▶ [Task directions] Every line of the data needs to be returned exactly.

▶ [Records for the task]
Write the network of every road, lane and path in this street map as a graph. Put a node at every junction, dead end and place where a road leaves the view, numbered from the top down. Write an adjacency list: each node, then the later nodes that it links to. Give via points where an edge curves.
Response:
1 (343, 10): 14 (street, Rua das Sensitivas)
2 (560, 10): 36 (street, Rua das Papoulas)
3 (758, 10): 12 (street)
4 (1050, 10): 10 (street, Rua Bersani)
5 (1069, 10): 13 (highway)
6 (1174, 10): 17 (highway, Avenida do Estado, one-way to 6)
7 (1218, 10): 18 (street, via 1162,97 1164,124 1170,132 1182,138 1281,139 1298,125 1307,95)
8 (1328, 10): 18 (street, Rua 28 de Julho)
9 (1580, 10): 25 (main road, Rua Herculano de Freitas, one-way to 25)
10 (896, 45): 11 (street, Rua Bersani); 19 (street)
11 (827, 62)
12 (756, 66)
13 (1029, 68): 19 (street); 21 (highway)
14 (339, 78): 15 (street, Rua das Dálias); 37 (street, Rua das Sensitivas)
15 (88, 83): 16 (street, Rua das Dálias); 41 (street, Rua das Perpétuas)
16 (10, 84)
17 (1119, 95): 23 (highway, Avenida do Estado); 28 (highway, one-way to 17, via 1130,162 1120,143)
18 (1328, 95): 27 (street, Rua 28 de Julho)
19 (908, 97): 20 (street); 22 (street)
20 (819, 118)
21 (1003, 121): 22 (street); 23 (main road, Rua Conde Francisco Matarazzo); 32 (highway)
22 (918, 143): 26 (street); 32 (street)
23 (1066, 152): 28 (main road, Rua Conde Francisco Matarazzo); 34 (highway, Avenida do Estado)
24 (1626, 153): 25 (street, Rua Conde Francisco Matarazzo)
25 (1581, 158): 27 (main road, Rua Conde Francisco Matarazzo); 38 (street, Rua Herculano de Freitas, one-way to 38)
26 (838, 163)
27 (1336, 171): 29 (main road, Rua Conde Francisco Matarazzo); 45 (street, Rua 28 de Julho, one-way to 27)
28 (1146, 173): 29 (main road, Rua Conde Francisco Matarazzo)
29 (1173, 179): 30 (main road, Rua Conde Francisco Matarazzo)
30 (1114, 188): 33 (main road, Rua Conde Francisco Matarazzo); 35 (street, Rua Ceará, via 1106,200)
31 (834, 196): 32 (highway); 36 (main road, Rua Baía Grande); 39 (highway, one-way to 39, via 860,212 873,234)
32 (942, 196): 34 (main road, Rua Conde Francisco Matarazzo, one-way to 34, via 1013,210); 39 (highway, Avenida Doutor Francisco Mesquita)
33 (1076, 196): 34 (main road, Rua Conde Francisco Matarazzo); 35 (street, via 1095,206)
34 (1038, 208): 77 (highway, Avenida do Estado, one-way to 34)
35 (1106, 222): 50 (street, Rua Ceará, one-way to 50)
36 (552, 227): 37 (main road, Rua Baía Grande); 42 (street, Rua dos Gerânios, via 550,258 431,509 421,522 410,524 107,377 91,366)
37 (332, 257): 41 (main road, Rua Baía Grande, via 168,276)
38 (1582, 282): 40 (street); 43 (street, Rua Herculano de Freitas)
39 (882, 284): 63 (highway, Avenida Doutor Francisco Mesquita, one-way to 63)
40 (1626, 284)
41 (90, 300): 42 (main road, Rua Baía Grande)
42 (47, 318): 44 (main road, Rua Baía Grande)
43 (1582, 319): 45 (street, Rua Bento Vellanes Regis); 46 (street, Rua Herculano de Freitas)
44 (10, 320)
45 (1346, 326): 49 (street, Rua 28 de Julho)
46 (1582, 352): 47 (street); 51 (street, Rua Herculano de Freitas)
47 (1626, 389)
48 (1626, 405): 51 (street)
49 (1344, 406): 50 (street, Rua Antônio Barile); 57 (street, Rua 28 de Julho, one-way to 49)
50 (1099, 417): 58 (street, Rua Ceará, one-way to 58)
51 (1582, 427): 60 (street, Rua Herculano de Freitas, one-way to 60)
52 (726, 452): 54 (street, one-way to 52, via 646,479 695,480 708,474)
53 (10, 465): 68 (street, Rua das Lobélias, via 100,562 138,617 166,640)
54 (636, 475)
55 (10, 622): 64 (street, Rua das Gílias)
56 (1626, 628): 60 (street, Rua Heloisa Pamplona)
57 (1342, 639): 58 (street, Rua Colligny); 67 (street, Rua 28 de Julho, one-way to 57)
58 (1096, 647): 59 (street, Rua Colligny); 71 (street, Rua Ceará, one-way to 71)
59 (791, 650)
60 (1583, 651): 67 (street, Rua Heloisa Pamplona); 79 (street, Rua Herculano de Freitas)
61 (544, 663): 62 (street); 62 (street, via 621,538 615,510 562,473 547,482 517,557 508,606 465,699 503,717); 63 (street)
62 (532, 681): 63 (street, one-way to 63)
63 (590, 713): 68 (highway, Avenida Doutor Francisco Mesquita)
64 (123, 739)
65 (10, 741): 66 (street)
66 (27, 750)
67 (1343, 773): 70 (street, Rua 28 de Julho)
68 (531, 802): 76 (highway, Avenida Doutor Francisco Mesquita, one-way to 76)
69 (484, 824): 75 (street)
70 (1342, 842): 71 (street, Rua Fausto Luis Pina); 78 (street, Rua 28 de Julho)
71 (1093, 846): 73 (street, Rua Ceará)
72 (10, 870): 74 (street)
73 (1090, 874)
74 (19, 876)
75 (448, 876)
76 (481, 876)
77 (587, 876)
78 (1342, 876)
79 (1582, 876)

▶ [Response area]
Write the network of every road, lane and path in this street map as a graph. Put a node at every junction, dead end and place where a road leaves the view, numbered from the top down. Write an adjacency list: each node, then the later nodes that it links to. Give via points where an edge curves.
Response:
1 (343, 10): 14 (street, Rua das Sensitivas)
2 (560, 10): 36 (street, Rua das Papoulas)
3 (758, 10): 12 (street)
4 (1050, 10): 10 (street, Rua Bersani)
5 (1069, 10): 13 (highway)
6 (1174, 10): 17 (highway, Avenida do Estado, one-way to 6)
7 (1218, 10): 18 (street, via 1162,97 1164,124 1170,132 1182,138 1281,139 1298,125 1307,95)
8 (1328, 10): 18 (street, Rua 28 de Julho)
9 (1580, 10): 25 (main road, Rua Herculano de Freitas, one-way to 25)
10 (896, 45): 11 (street, Rua Bersani); 19 (street)
11 (827, 62)
12 (756, 66)
13 (1029, 68): 19 (street); 21 (highway)
14 (339, 78): 15 (street, Rua das Dálias); 37 (street, Rua das Sensitivas)
15 (88, 83): 16 (street, Rua das Dálias); 41 (street, Rua das Perpétuas)
16 (10, 84)
17 (1119, 95): 23 (highway, Avenida do Estado); 28 (highway, one-way to 17, via 1130,162 1120,143)
18 (1328, 95): 27 (street, Rua 28 de Julho)
19 (908, 97): 20 (street); 22 (street)
20 (819, 118)
21 (1003, 121): 22 (street); 23 (main road, Rua Conde Francisco Matarazzo); 32 (highway)
22 (918, 143): 26 (street); 32 (street)
23 (1066, 152): 28 (main road, Rua Conde Francisco Matarazzo); 34 (highway, Avenida do Estado)
24 (1626, 153): 25 (street, Rua Conde Francisco Matarazzo)
25 (1581, 158): 27 (main road, Rua Conde Francisco Matarazzo); 38 (street, Rua Herculano de Freitas, one-way to 38)
26 (838, 163)
27 (1336, 171): 29 (main road, Rua Conde Francisco Matarazzo); 45 (street, Rua 28 de Julho, one-way to 27)
28 (1146, 173): 29 (main road, Rua Conde Francisco Matarazzo)
29 (1173, 179): 30 (main road, Rua Conde Francisco Matarazzo)
30 (1114, 188): 33 (main road, Rua Conde Francisco Matarazzo); 35 (street, Rua Ceará, via 1106,200)
31 (834, 196): 32 (highway); 36 (main road, Rua Baía Grande); 39 (highway, one-way to 39, via 860,212 873,234)
32 (942, 196): 34 (main road, Rua Conde Francisco Matarazzo, one-way to 34, via 1013,210); 39 (highway, Avenida Doutor Francisco Mesquita)
33 (1076, 196): 34 (main road, Rua Conde Francisco Matarazzo); 35 (street, via 1095,206)
34 (1038, 208): 77 (highway, Avenida do Estado, one-way to 34)
35 (1106, 222): 50 (street, Rua Ceará, one-way to 50)
36 (552, 227): 37 (main road, Rua Baía Grande); 42 (street, Rua dos Gerânios, via 550,258 431,509 421,522 410,524 107,377 91,366)
37 (332, 257): 41 (main road, Rua Baía Grande, via 168,276)
38 (1582, 282): 40 (street); 43 (street, Rua Herculano de Freitas)
39 (882, 284): 63 (highway, Avenida Doutor Francisco Mesquita, one-way to 63)
40 (1626, 284)
41 (90, 300): 42 (main road, Rua Baía Grande)
42 (47, 318): 44 (main road, Rua Baía Grande)
43 (1582, 319): 45 (street, Rua Bento Vellanes Regis); 46 (street, Rua Herculano de Freitas)
44 (10, 320)
45 (1346, 326): 49 (street, Rua 28 de Julho)
46 (1582, 352): 47 (street); 51 (street, Rua Herculano de Freitas)
47 (1626, 389)
48 (1626, 405): 51 (street)
49 (1344, 406): 50 (street, Rua Antônio Barile); 57 (street, Rua 28 de Julho, one-way to 49)
50 (1099, 417): 58 (street, Rua Ceará, one-way to 58)
51 (1582, 427): 60 (street, Rua Herculano de Freitas, one-way to 60)
52 (726, 452): 54 (street, one-way to 52, via 646,479 695,480 708,474)
53 (10, 465): 68 (street, Rua das Lobélias, via 100,562 138,617 166,640)
54 (636, 475)
55 (10, 622): 64 (street, Rua das Gílias)
56 (1626, 628): 60 (street, Rua Heloisa Pamplona)
57 (1342, 639): 58 (street, Rua Colligny); 67 (street, Rua 28 de Julho, one-way to 57)
58 (1096, 647): 59 (street, Rua Colligny); 71 (street, Rua Ceará, one-way to 71)
59 (791, 650)
60 (1583, 651): 67 (street, Rua Heloisa Pamplona); 79 (street, Rua Herculano de Freitas)
61 (544, 663): 62 (street); 62 (street, via 621,538 615,510 562,473 547,482 517,557 508,606 465,699 503,717); 63 (street)
62 (532, 681): 63 (street, one-way to 63)
63 (590, 713): 68 (highway, Avenida Doutor Francisco Mesquita)
64 (123, 739)
65 (10, 741): 66 (street)
66 (27, 750)
67 (1343, 773): 70 (street, Rua 28 de Julho)
68 (531, 802): 76 (highway, Avenida Doutor Francisco Mesquita, one-way to 76)
69 (484, 824): 75 (street)
70 (1342, 842): 71 (street, Rua Fausto Luis Pina); 78 (street, Rua 28 de Julho)
71 (1093, 846): 73 (street, Rua Ceará)
72 (10, 870): 74 (street)
73 (1090, 874)
74 (19, 876)
75 (448, 876)
76 (481, 876)
77 (587, 876)
78 (1342, 876)
79 (1582, 876)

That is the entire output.